WHAT THIS TASK INVOLVES.
Would you return the data below exactly as it stands, with every picture left out?

EXERCISE MATERIALS.
»»

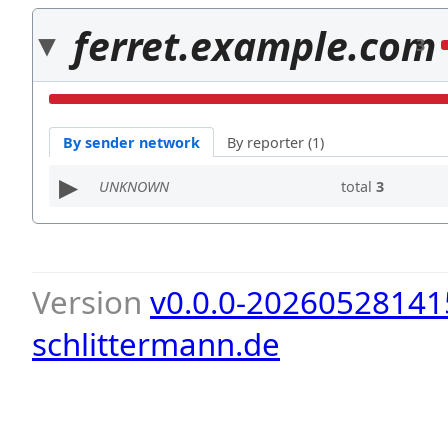
ferret.example.com
3
By sender network
By reporter (1)
UNKNOWN
total
3
Version
v0.0.0-20260528141
schlittermann.de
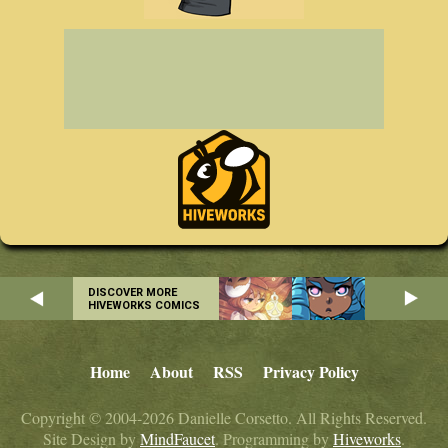
DISCOVER MORE
HIVEWORKS COMICS
Home
About
RSS
Privacy Policy
Copyright © 2004-2026 Danielle Corsetto. All Rights Reserved.
Site Design by
MindFaucet
. Programming by
Hiveworks
.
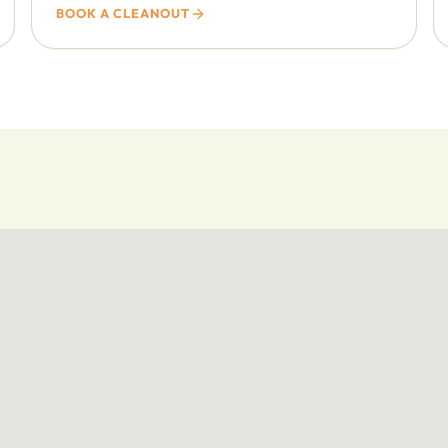
BOOK A CLEANOUT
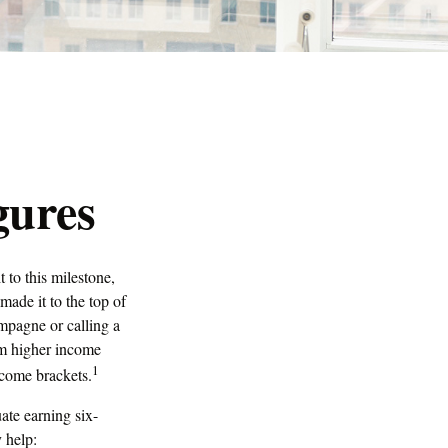
gures
 to this milestone,
made it to the top of
ampagne or calling a
rom higher income
1
ncome brackets.
ate earning six-
y help:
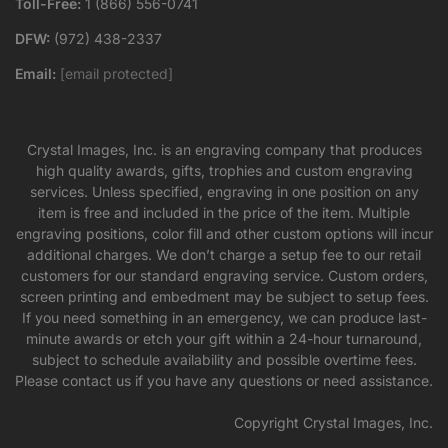
Toll-Free:
1 (866) 556-0741
DFW:
(972) 438-2337
Email:
[email protected]
Crystal Images, Inc. is an engraving company that produces
high quality awards, gifts, trophies and custom engraving
services. Unless specified, engraving in one position on any
item is free and included in the price of the item. Multiple
engraving positions, color fill and other custom options will incur
additional charges. We don’t charge a setup fee to our retail
customers for our standard engraving service. Custom orders,
screen printing and embedment may be subject to setup fees.
If you need something in an emergency, we can produce last-
minute awards or etch your gift within a 24-hour turnaround,
subject to schedule availability and possible overtime fees.
Please contact us if you have any questions or need assistance.
Copyright Crystal Images, Inc.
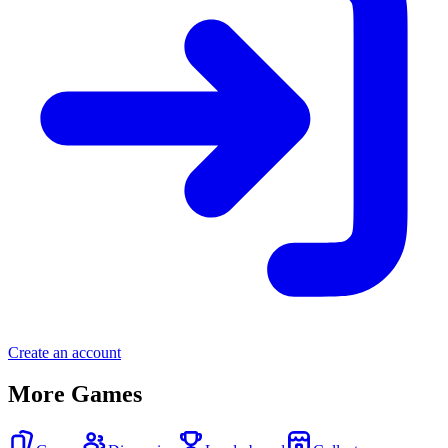
Create an account
More Games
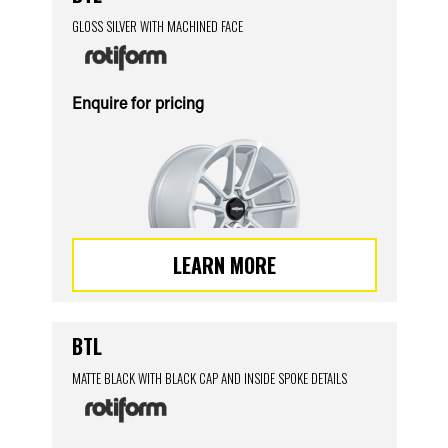
GLOSS SILVER WITH MACHINED FACE
Enquire for pricing
LEARN MORE
BTL
MATTE BLACK WITH BLACK CAP AND INSIDE SPOKE DETAILS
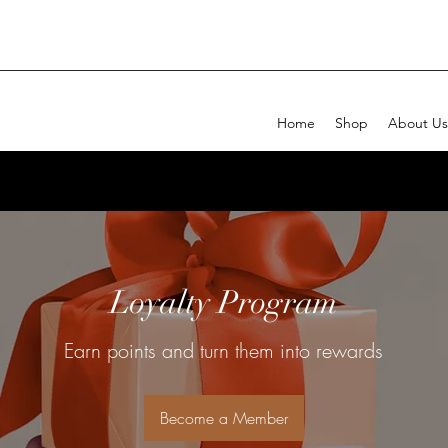
Home
Shop
About Us
Loyalty Program
Earn points and turn them into rewards
Become a Member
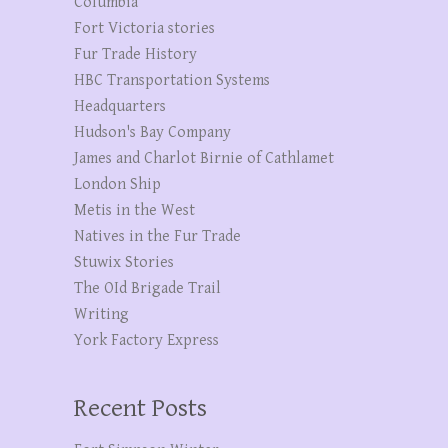
Columbia
Fort Victoria stories
Fur Trade History
HBC Transportation Systems
Headquarters
Hudson's Bay Company
James and Charlot Birnie of Cathlamet
London Ship
Metis in the West
Natives in the Fur Trade
Stuwix Stories
The OId Brigade Trail
Writing
York Factory Express
Recent Posts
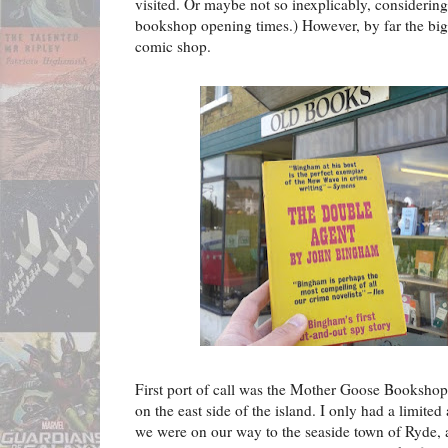
visited. Or maybe not so inexplicably, considerin
bookshop opening times.) However, by far the bi
comic shop.
First port of call was the Mother Goose Bookshop 
on the east side of the island. I only had a limited
we were on our way to the seaside town of Ryde, a l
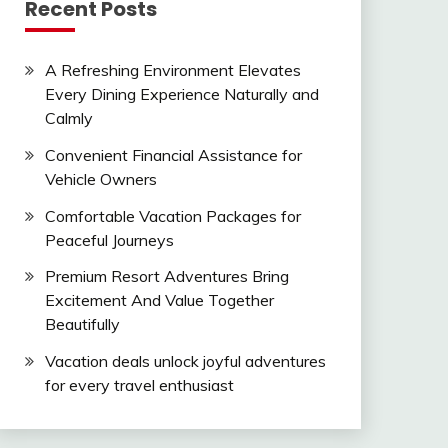
Recent Posts
A Refreshing Environment Elevates
Every Dining Experience Naturally and
Calmly
Convenient Financial Assistance for
Vehicle Owners
Comfortable Vacation Packages for
Peaceful Journeys
Premium Resort Adventures Bring
Excitement And Value Together
Beautifully
Vacation deals unlock joyful adventures
for every travel enthusiast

««

YOUR RESPONSE.
ferret.example.com
3
By sender network
By reporter (1)
UNKNOWN
total
3
Version
v0.0.0-20260528141
schlittermann.de
DISCOVER MORE
HIVEWORKS COMICS
Home
About
RSS
Privacy Policy
Copyright © 2004-2026 Danielle Corsetto. All Rights Reserved.
Site Design by
MindFaucet
. Programming by
Hiveworks
.
BOOK A CLEANOUT
gures
 to this milestone,
made it to the top of
ampagne or calling a
rom higher income
1
ncome brackets.
ate earning six-
y help:
Toll-Free:
1 (866) 556-0741
DFW:
(972) 438-2337
Email:
[email protected]
Crystal Images, Inc. is an engraving company that produces
high quality awards, gifts, trophies and custom engraving
services. Unless specified, engraving in one position on any
item is free and included in the price of the item. Multiple
engraving positions, color fill and other custom options will incur
additional charges. We don’t charge a setup fee to our retail
customers for our standard engraving service. Custom orders,
screen printing and embedment may be subject to setup fees.
If you need something in an emergency, we can produce last-
minute awards or etch your gift within a 24-hour turnaround,
subject to schedule availability and possible overtime fees.
Please contact us if you have any questions or need assistance.
Copyright Crystal Images, Inc.
Create an account
More Games
GLOSS SILVER WITH MACHINED FACE
Enquire for pricing
LEARN MORE
BTL
MATTE BLACK WITH BLACK CAP AND INSIDE SPOKE DETAILS
Home
Shop
About Us
Loyalty Program
Earn points and turn them into rewards
Become a Member
Columbia
Fort Victoria stories
Fur Trade History
HBC Transportation Systems
Headquarters
Hudson's Bay Company
James and Charlot Birnie of Cathlamet
London Ship
Metis in the West
Natives in the Fur Trade
Stuwix Stories
The OId Brigade Trail
Writing
York Factory Express
Recent Posts
visited. Or maybe not so inexplicably, considerin
bookshop opening times.) However, by far the bi
comic shop.
First port of call was the Mother Goose Bookshop 
on the east side of the island. I only had a limited
we were on our way to the seaside town of Ryde, a l
Recent Posts
A Refreshing Environment Elevates
Every Dining Experience Naturally and
Calmly
Convenient Financial Assistance for
Vehicle Owners
Comfortable Vacation Packages for
Peaceful Journeys
Premium Resort Adventures Bring
Excitement And Value Together
Beautifully
Vacation deals unlock joyful adventures
for every travel enthusiast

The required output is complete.